The long answer
Thank you for your email asking how to apply for a Breaking New Ground (BNG) house and if you can apply online.
You can’t apply online. You will need to go to your nearest municipal offices to apply. The same criteria apply to BNG houses as to RDP houses, and I will copy and paste what you need to do from a Groundup article on housing:
“To qualify for an RDP house you must meet the National Housing Subsidy Scheme criteria. This means you must be:
A South African citizen
Over 21 and mentally competent to sign a contract
Married or living with a partner, or single and have dependants (single military veterans or aged people without dependents also qualify)
Earn less than R3,500 per month per household (so if two people in your family earn and these earnings amount to more than R3,500 per month you will not qualify)
A first time government subsidy recipient
A first time home owner
If you are disabled you are supposed to be given preference and your house is supposed to be adapted to meet your needs.

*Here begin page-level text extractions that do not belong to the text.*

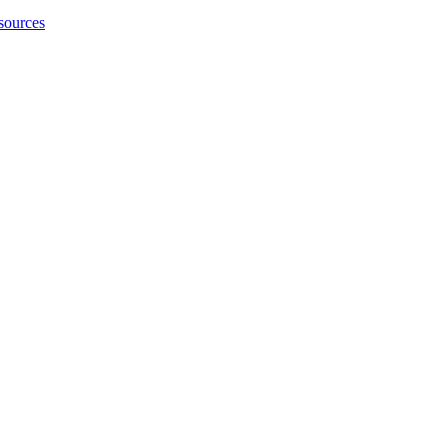
sources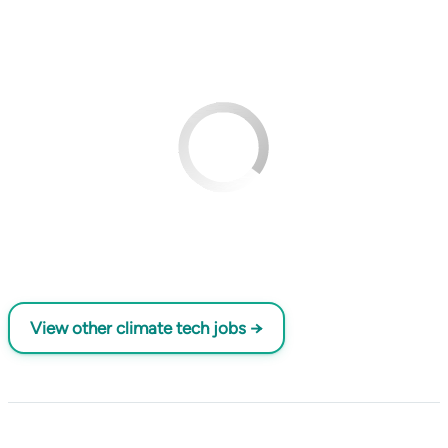
View other climate tech jobs →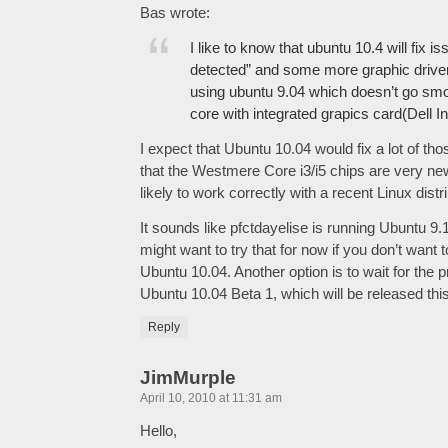
Bas wrote:
I like to know that ubuntu 10.4 will fix i
detected” and some more graphic driver
using ubuntu 9.04 which doesn’t go smoo
core with integrated grapics card(Dell I
I expect that Ubuntu 10.04 would fix a lot of th
that the Westmere Core i3/i5 chips are very n
likely to work correctly with a recent Linux distri
It sounds like pfctdayelise is running Ubuntu 9
might want to try that for now if you don’t want t
Ubuntu 10.04. Another option is to wait for the
Ubuntu 10.04 Beta 1, which will be released th
Reply
JimMurple
April 10, 2010 at 11:31 am
Hello,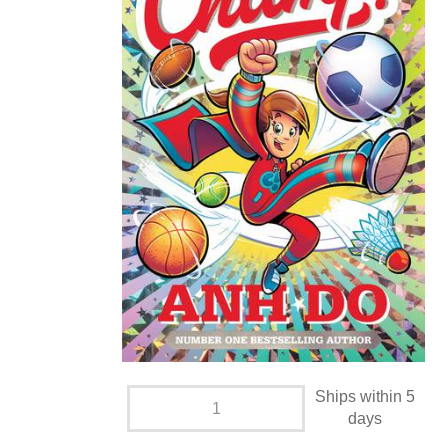
Ships within 5
days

To apply for a government Subsidy house take the following documents to a provincial office of the DHS, or your municipal offices:
Applicant and spouse’s identity documents (green book or ID card)
Certified copies of birth certificates of children
Proof of income if working, e.g. salary slip
You will be asked to fill in a housing subsidy application form. Depending on your province or municipality, you will then be registered on the National Housing Needs Register or your Municipal Housing Demands Database. This is a “waiting list”. Once the project is finalized and the houses built, you will be given keys and a title deed to your home, but it can take many years.

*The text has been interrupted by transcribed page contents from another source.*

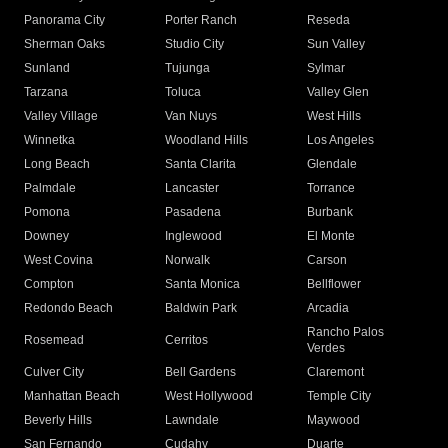
Panorama City
Porter Ranch
Reseda
Sherman Oaks
Studio City
Sun Valley
Sunland
Tujunga
Sylmar
Tarzana
Toluca
Valley Glen
Valley Village
Van Nuys
West Hills
Winnetka
Woodland Hills
Los Angeles
Long Beach
Santa Clarita
Glendale
Palmdale
Lancaster
Torrance
Pomona
Pasadena
Burbank
Downey
Inglewood
El Monte
West Covina
Norwalk
Carson
Compton
Santa Monica
Bellflower
Redondo Beach
Baldwin Park
Arcadia
Rancho Palos
Rosemead
Cerritos
Verdes
Culver City
Bell Gardens
Claremont
Manhattan Beach
West Hollywood
Temple City
Beverly Hills
Lawndale
Maywood
San Fernando
Cudahy
Duarte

It is illegal to sell an RDP house before you’ve lived in it for eight years. It is illegal to rent out an RDP house.
To check how far you are on the waiting list for a house call 0800 146 873 or go to your municipality’s website.
Note: There is a common misconception that individual ward councillors are involved with the allocation process. They are not! Ward councillors can tell you where to go and who to speak to so that you can register on the housing database, but a ward councillor is not involved in the allocation of houses and you shouldn’t pay a ward councillor to take up your case.”
Wishing you all the best.
Answered on Nov. 18, 2019, 4:28 p.m.
Please note. We are not lawyers or financial advisors. We do our best to make the answers accurate, but we cannot accept any legal liability if there are errors.